# Requirement 1
Answer these questions from the passage on score-following evaluation in jMax:
(a) How many text files are written when the stop message is received?
(b) One match file is human readable with comments. In what form can the other be read?
(c) What kind of events are cues, and where are they placed?
# Requirement 2
Pick up the passage on score-following evaluation in jMax after its last sentence and continue it.

7.1.3 Evaluation Object
To perform evaluation in jMax, the suivieval object has been
developed, which takes as input the note and cue outputs of the score follower,
the note and cue outputs of the reference performance, and the same control
messages as the score follower (to synchronise with its parameters). While
running, it outputs abovementioned values from a running statistics to get a
quick glance at the development and quality of the tested follower. On
reception of the stop message, the final values are output, and four text files
are written (with a user-settable base name): Two contain the protocol of all
the events at the score and reference input, and two match files detail the
offset for each cue, one human readable with comments, one readable as a Matlab
matrix for further analysis.
7.2 Cue Maker
Cues are integer events on a separate track in a jMax sequence
object. They are associated with the notes in the score that are to trigger
sound synthesis or transformation in a performance with score following.

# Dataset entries
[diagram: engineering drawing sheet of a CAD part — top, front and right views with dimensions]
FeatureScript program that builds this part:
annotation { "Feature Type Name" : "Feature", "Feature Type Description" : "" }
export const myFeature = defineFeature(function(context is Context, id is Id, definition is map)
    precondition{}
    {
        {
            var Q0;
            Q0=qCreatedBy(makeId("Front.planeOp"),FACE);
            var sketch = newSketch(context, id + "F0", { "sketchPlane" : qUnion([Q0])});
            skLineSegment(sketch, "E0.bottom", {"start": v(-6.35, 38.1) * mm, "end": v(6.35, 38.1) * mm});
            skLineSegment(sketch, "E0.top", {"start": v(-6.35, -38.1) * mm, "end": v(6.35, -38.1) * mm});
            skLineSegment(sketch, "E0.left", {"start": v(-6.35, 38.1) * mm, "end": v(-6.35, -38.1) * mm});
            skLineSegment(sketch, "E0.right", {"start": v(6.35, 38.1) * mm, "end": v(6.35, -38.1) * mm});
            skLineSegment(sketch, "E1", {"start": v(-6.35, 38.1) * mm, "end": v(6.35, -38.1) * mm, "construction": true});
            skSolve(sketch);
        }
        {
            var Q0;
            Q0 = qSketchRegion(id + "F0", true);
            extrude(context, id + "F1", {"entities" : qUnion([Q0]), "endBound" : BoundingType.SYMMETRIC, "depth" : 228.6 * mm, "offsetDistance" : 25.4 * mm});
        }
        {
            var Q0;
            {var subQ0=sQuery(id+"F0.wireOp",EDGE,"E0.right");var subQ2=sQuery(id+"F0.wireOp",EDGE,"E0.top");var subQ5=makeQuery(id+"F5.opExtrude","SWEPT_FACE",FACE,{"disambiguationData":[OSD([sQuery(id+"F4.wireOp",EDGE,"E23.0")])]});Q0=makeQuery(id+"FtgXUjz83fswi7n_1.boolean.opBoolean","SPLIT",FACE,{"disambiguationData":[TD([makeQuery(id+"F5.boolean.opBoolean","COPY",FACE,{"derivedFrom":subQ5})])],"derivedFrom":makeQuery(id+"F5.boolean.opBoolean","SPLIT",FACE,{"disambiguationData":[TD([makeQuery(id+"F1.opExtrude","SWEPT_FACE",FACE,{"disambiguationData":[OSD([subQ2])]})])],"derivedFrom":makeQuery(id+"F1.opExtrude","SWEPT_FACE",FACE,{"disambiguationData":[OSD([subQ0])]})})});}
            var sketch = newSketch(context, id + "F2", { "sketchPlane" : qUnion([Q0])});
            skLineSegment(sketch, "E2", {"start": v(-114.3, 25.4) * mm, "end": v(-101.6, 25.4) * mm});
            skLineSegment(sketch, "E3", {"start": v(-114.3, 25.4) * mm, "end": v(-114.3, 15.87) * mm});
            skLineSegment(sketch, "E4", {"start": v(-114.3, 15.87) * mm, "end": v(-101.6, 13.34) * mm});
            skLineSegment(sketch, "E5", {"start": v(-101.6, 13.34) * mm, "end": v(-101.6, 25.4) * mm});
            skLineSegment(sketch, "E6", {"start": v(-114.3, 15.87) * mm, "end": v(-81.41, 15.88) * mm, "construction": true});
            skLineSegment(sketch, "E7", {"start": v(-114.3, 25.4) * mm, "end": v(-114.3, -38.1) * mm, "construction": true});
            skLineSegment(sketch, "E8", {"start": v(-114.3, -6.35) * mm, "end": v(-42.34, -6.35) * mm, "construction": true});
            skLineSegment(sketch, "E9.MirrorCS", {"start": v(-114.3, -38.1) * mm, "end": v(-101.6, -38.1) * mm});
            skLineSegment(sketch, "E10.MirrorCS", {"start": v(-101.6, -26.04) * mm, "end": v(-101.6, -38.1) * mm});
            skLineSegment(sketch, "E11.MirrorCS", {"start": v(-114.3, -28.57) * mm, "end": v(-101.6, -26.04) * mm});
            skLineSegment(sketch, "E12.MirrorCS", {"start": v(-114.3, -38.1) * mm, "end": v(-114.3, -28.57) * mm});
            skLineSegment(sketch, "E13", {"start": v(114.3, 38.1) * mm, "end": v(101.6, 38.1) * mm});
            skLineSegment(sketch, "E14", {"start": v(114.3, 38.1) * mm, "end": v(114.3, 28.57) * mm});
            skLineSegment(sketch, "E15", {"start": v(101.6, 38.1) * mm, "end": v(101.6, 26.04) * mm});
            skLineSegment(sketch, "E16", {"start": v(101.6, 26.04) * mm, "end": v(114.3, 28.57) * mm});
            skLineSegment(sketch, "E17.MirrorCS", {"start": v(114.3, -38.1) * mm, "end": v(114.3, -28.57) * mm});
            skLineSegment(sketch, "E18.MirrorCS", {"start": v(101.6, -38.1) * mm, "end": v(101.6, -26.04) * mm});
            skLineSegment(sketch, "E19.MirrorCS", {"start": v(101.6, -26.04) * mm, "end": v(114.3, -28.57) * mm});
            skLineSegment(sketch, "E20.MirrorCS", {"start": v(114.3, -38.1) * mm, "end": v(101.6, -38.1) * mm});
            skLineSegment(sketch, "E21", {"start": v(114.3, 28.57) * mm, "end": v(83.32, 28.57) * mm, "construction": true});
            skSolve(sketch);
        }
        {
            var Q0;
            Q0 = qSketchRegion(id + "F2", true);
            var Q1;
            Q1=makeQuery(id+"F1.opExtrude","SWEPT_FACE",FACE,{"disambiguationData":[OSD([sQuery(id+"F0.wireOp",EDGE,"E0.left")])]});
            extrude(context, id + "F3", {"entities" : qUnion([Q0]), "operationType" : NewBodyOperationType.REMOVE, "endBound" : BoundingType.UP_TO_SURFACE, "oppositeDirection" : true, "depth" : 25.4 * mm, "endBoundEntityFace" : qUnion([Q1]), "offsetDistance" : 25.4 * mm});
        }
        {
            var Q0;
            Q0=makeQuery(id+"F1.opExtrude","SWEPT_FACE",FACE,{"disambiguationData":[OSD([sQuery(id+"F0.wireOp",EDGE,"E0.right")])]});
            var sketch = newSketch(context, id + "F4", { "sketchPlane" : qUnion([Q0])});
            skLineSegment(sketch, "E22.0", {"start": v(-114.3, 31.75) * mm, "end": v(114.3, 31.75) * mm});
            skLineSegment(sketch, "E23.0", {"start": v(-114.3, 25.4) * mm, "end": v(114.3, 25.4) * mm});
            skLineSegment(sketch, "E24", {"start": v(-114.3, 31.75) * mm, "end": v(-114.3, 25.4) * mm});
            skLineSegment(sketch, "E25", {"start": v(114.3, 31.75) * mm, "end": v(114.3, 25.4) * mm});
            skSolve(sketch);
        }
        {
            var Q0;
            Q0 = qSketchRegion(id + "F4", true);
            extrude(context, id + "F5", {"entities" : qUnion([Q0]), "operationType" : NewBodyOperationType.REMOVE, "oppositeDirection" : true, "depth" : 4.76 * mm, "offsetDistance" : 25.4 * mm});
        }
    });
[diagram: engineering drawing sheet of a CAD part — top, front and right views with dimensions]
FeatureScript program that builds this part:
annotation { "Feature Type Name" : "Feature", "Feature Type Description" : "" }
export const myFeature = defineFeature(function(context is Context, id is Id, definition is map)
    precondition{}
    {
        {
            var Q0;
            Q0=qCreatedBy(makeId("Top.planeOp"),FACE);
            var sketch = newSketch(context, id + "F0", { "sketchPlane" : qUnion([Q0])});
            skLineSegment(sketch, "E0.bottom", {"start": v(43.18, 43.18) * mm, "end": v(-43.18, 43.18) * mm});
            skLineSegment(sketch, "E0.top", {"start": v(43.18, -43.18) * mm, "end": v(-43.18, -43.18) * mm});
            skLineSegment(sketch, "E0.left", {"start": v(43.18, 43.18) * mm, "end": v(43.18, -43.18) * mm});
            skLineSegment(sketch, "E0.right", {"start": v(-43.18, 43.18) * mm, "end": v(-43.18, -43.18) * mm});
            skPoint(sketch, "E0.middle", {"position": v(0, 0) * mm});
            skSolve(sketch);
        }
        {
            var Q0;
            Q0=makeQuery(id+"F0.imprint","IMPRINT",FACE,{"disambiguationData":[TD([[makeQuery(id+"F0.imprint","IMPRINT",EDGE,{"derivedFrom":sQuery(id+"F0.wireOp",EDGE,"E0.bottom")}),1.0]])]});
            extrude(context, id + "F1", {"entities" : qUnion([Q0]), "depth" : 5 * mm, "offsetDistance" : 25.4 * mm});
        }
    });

# Response area 1
(a) Four text files.
(b) As a Matlab matrix, for further analysis.
(c) Cues are integer events placed on a separate track in a jMax sequence object.

# Response area 2
The object suivimakecue was developed to facilitate the generation
of cue-events for using or testing the score follower. The usual process was
either to set cues by hand, or to set one cue per note by playing the score
through a special patch that generates cue numbers incrementally, and
re-recording these cues.
The object suivimakecue can do the same in one bang by
adding the cues to the sequence editor directly. Additionally, the
max_diff quantisation window is taken into account, such that only one
cue is generated for chords, and none for pauses shorter than max_diff
between almost legato notes.
7.3 Cue Mapper
Andrew Gerzso remarked that while preparing a piece with score following, often
last minute changes in the score occur, e.g. notes are inserted or deleted. To
avoid having to renumber all the cues and changing all the patches triggered by
them, the object suivimapper has been developed, that maps a range
of input cues (from suivimidi or suiviaudio) to a cue given by a map.
This object can also be used to increase the robustness of the follower, by
mapping a range of cues of a fast sequence of notes to their first cue number.
Thus, even if some notes are not recognised, as soon as any note is, the right
cue is output.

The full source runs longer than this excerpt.